TEXT UNDER STUDY:
☆ ☆ ☆ ☆
Ngaatjatjarra (also Ngaatjatjara, Ngaadadjarra) is an Australian Aboriginal dialect of the Western Desert language. It is spoken in the Western Desert cultural bloc which covers about 600 000 square kilometres of the arid central and central-western desert. It is very similar to its close neighbours Ngaanyatjarra, Pitjantjatjara and Pintupi, with which it is highly mutually intelligible.

Most Ngaatjatjarra   live in one of the communities of Warburton, Warakurna, Tjukurla or Docker River.

Origin of the name
The name Ngaatjatjarra derives from the word ngaatja 'this' which, combined with the comitative suffix -tjarra means something like ' ngaatja-having'. This distinguishes it from its near neighbour Ngaanyatjarra which has ngaanya for 'this'.

Sign language
The Ngaada have (or at one point had) a signed form of their language, though it is not clear from records that it was particularly well-developed compared to other Australian Aboriginal sign languages.

References

 DOUSSET Laurent 2002. Politics and demography in a contact situation: The establishment of Giles Meteorological Station in the Rawlinson Ranges, Aboriginal History, 26: 1-22.
☆ ☆ ☆ ☆
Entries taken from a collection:
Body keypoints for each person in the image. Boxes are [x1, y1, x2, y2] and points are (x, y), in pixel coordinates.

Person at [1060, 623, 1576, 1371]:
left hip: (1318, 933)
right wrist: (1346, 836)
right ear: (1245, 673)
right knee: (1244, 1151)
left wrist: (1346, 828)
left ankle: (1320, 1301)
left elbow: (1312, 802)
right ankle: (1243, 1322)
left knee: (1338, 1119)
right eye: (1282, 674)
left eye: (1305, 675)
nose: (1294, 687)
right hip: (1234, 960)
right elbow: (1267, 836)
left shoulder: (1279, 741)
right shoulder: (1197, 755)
☆ ☆ ☆ ☆
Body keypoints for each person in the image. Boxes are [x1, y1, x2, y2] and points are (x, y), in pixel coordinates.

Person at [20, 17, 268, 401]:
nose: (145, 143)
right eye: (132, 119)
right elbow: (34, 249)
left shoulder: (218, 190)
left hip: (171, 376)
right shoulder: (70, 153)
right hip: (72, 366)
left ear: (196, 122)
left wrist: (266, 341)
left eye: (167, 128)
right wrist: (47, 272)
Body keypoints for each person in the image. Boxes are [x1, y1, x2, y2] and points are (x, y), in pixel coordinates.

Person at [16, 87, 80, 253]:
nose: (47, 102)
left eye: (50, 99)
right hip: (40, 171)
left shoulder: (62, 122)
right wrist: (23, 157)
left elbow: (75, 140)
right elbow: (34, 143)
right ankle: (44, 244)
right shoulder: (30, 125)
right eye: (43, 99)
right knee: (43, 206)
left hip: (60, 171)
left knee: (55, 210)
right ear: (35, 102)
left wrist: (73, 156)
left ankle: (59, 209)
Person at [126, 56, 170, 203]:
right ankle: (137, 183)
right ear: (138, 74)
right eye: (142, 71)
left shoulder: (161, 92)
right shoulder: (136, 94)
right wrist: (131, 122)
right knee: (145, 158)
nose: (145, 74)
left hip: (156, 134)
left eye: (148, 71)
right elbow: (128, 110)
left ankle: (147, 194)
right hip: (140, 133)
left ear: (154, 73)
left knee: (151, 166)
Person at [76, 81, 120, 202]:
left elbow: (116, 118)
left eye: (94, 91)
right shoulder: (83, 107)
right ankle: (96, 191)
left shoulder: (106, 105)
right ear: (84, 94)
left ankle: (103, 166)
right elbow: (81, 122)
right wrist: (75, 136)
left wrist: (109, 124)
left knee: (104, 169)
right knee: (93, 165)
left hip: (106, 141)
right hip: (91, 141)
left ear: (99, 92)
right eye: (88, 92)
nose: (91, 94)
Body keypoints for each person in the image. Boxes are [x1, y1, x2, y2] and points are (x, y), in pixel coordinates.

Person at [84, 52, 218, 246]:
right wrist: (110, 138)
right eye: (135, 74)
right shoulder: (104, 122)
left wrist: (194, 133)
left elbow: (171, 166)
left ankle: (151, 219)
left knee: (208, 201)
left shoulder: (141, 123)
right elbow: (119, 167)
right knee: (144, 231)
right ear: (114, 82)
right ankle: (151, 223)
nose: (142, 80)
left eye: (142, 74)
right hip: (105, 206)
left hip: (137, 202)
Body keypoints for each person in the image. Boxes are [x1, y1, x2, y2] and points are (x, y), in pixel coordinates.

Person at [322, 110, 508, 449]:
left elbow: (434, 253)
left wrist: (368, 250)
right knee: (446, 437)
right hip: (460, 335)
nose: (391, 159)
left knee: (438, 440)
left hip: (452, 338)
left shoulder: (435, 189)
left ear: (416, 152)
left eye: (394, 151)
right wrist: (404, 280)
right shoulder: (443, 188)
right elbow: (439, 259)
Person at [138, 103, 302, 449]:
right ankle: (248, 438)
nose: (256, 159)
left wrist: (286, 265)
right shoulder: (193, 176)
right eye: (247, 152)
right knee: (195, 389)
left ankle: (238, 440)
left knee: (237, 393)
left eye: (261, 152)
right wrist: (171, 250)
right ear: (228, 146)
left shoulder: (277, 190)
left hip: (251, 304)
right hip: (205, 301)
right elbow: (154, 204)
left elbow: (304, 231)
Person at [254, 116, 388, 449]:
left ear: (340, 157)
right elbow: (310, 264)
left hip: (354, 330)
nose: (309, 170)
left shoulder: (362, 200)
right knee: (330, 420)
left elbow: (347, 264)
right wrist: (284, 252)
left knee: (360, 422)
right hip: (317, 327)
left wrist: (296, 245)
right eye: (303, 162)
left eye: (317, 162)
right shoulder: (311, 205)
☆ ☆ ☆ ☆
TASKS TO PERFORM:
1 - Reproduce word for word the part of the Ngaatjatjarra text starting with "Ngaatjatjarra (also Ngaatjatjara, Ngaadadjarra)" and going on through "ngaanya for 'this'.".
2 - Pick up the text about the Ngaatjatjarra language where it stops and keep writing.

ANSWER LIST:
1 -
Ngaatjatjarra (also Ngaatjatjara, Ngaadadjarra) is an Australian Aboriginal dialect of the Western Desert language. It is spoken in the Western Desert cultural bloc which covers about 600 000 square kilometres of the arid central and central-western desert. It is very similar to its close neighbours Ngaanyatjarra, Pitjantjatjara and Pintupi, with which it is highly mutually intelligible.

Most Ngaatjatjarra   live in one of the communities of Warburton, Warakurna, Tjukurla or Docker River.

Origin of the name
The name Ngaatjatjarra derives from the word ngaatja 'this' which, combined with the comitative suffix -tjarra means something like ' ngaatja-having'. This distinguishes it from its near neighbour Ngaanyatjarra which has ngaanya for 'this'.

2 -
 DOUSSET Laurent 2003. On the misinterpretation of the Aluridja kinship system type (Australian Western Desert), Social Anthropology, 11(1): 43-61.
 DOUSSET Laurent 2005. Structure and Substance: Combining ‘Classic’ and ‘Modern’ Kinship Studies in the Australian Western Desert, TAJA, 16(1): 18-30.
 DOUSSET L. 2003. Indigenous modes of representing social relationships: A short critique of the “genealogical concept”, Aboriginal Studies, 2003/1: 19-29.
 GLASS A. & HACKETT D. 2003. Ngaanyatjarra & Ngaatjatjarra to English dictionary. Alice Springs: IAD. 
 GOULD R.A. 1968. Living Archaeology: The Ngatatjara of Western Australia, Southwestern Journal of Anthropology, 24(2): 101-122.
 GOULD R.A. 1969. Subsistence behavior among the Western desert Aborigines of Australia, Oceania, 39(4): 253-274.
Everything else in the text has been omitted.